### [Recorded data]
......

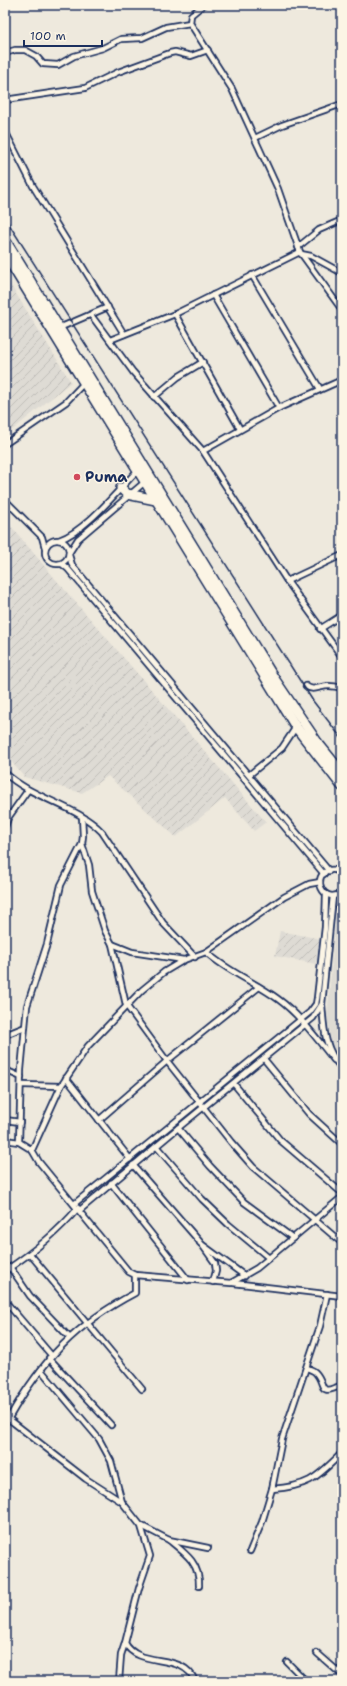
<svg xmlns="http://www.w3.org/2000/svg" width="347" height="1686" font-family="'Shantell Sans',sans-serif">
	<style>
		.built { fill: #dedbd4 }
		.industrial { fill: url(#industrial-furrows) }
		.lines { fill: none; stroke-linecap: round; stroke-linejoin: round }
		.street-casing { stroke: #1b2f5e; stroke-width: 8 }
		.highway-casing { stroke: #1b2f5e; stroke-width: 12 }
		.street { stroke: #fcf5e5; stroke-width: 4.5 }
		.highway { stroke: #fcf5e5; stroke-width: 9 }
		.rail { stroke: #1b2f5e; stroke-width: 1.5 }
		.poi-dot { fill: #d1495b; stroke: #fcf5e5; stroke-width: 1.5 }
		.labels { text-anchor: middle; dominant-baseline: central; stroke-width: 3; stroke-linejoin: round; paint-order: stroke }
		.poi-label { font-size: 15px; font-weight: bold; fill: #1b2f5e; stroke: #fcf5e5; text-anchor: start }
	</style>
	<defs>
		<pattern id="industrial-furrows" width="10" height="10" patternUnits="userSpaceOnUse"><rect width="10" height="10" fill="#dedbd4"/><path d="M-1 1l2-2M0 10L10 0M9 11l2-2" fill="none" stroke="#bebcb8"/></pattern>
	</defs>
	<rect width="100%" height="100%" fill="#eee9dd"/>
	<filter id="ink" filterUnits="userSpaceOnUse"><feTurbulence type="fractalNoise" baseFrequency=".025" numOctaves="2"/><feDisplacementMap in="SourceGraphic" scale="8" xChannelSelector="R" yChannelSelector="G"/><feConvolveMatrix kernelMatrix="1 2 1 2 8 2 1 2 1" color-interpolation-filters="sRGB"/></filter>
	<g filter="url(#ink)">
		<path class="built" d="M 337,902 L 342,908 L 342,1062 L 332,1046 L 327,1018 Z"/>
		<g class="industrial">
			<path d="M 5,276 L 71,382 L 5,436 Z"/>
			<path d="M 5,519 L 52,575 L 266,822 L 254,831 L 225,798 L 176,837 L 108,776 L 82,793 L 24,777 L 5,754 Z"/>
			<path d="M 280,931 L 321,939 L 316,964 L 275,956 Z"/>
		</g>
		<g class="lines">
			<g class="street-casing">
				<g id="street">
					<path d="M 203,5 L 191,15 L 190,23 L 232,89 L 278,189 L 300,252 L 342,310"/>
					<path d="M 5,53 L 15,50 L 25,50 L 36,56 L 43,64 L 58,65 L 74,56 L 103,48 L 121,39 L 142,38 L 166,27 L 190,23"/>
					<path d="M 5,100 L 85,88 L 118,72 L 170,53 L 175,52 L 191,56 L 208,50"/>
					<path d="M 5,131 L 33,186 L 124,334"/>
					<path d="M 255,138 L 282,125 L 342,104"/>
					<path d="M 298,247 L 319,230 L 342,220"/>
					<path d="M 301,254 L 311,256 L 342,273"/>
					<path d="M 252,275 L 320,389"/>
					<path d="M 213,295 L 279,408"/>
					<path d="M 175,314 L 240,429"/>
					<path d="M 91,315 L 133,372 L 203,451 L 287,581 L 342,657"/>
					<path d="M 59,328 L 108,307"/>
					<path d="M 110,340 L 175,314 L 300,252"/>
					<path d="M 154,397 L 178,377 L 203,362"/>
					<path d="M 5,444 L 66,402 L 83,384"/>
					<path d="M 203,451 L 279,408 L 342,380"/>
					<path d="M 5,500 L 42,537 L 45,548"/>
					<circle cx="57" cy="552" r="12"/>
					<path d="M 59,540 C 86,531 118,490 138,470"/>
					<path d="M 69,553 L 78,539 L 146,481"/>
					<path d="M 69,555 L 72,565 L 329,871"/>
					<path d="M 59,564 L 62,564 L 68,569 L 324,874"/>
					<path d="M 287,581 L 342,555"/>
					<path d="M 320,629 L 342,615"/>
					<path d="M 306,686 C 313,692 320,686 329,686 C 333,686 338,687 342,688"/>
					<path d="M 5,773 C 33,799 76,805 102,832 L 163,923 L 195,957"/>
					<path d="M 249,775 L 282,748 L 296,727"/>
					<path d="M 5,827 L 8,818 L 28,790"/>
					<path d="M 82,844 L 89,865 L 92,891 L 105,931 L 112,944 L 132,952 L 184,960"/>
					<path d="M 342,874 C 339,871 335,869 330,870 C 310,874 323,907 342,892"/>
					<path d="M 320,882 L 309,884 L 284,897 L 206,952 L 184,960 L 164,972 L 142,990 L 88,1046 L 61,1086 L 32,1150 L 39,1162 L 129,1272 L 135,1275 L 231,1283 L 257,1268 L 342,1197"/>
					<path d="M 112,944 L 126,1005 L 167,1061 L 231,1142 L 253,1167 L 342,1243"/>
					<path d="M 206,952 C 228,972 255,982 278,999 C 300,1015 317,1039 334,1060"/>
					<path d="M 322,1004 C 324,1030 324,1048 342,1069"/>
					<path d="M 5,1035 L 25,1027"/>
					<path d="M 264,1059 L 309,1114 L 342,1144"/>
					<path d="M 5,1070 L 21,1077"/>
					<path d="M 66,1078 L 130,1159"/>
					<path d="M 234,1084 L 280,1140 L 342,1193"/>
					<path d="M 22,1085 L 61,1086"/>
					<path d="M 5,1120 L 20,1122"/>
					<path d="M 99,1120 L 167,1061 L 259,987"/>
					<path d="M 178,1128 L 210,1166 L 244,1202 L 293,1238"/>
					<path d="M 5,1140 L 19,1142 L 32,1150"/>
					<path d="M 19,1142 L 21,1070 L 27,1006 L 47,944 L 61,885 L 82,844 L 83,836 L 82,817"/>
					<path d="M 156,1146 L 202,1199 L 228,1224 L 269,1258"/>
					<path d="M 133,1165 L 200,1242 L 215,1263 L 216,1271 L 213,1282"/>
					<path d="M 111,1183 L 188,1280"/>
					<path d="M 74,1204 L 310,1012 L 316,1004 L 317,998 L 325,927 L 326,894"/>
					<path d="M 80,1210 L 178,1128 L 313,1018 L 322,1004 L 333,896"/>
					<path d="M 200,1243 L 245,1276"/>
					<path d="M 30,1254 L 142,1389"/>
					<path d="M 10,1267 L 30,1296 L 69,1337"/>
					<path d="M 5,1271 C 32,1253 57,1233 78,1208"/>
					<path d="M 233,1283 L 342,1296"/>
					<path d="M 5,1301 L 52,1356"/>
					<path d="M 49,1358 L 111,1425"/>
					<path d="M 307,1368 C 309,1369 313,1370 315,1372 C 327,1384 316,1397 342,1385"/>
					<path d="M 41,1370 L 99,1439 L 111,1461 L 122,1502"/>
					<path d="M 5,1416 L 86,1479 L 122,1502 L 141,1526 L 150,1556 L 139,1588 L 125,1643 C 139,1669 183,1651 195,1681"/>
					<path d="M 9,1418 C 42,1360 76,1324 135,1293 L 135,1275"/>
					<path d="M 272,1489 C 310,1486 316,1478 342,1453"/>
					<path d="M 142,1526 L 169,1540 L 208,1548"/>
					<path d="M 169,1540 C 185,1553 200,1563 199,1586"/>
					<path d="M 250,1551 L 262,1522 L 272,1489 L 282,1439 L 320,1326 L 327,1294"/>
					<path d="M 317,1653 L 342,1675"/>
					<path d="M 287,1662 L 306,1681"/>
					<path d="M 119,1681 L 121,1655 L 125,1643"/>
				</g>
			</g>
			<g class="highway-casing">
				<g id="highway">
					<path d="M 5,240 L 275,680 L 317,742 L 342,773"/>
					<path d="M 5,254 L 296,727 L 342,786"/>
					<path d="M 121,488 L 127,494 L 156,500"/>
				</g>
			</g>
			<use href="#street" class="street"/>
			<use href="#highway" class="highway"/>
			<path class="rail" d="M 5,218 L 313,701 L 342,739"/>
		</g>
	</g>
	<circle class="poi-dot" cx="77" cy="477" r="4"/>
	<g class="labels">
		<g class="poi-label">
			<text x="85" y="477">Puma</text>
		</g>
	</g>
	<rect width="347" height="1686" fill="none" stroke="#fcf5e5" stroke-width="20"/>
	<rect x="10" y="10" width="327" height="1666" fill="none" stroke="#1b2f5e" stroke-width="1.5" filter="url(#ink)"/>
	<path d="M24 40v6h78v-6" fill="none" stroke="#1b2f5e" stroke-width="2"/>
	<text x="30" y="40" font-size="12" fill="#1b2f5e" stroke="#fcf5e5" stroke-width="3" paint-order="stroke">100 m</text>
</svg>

......

### [What you will do]
Copy each line of the material where "labels" is found.

### [Exercise answer]
		.labels { text-anchor: middle; dominant-baseline: central; stroke-width: 3; stroke-linejoin: round; paint-order: stroke }
	<g class="labels">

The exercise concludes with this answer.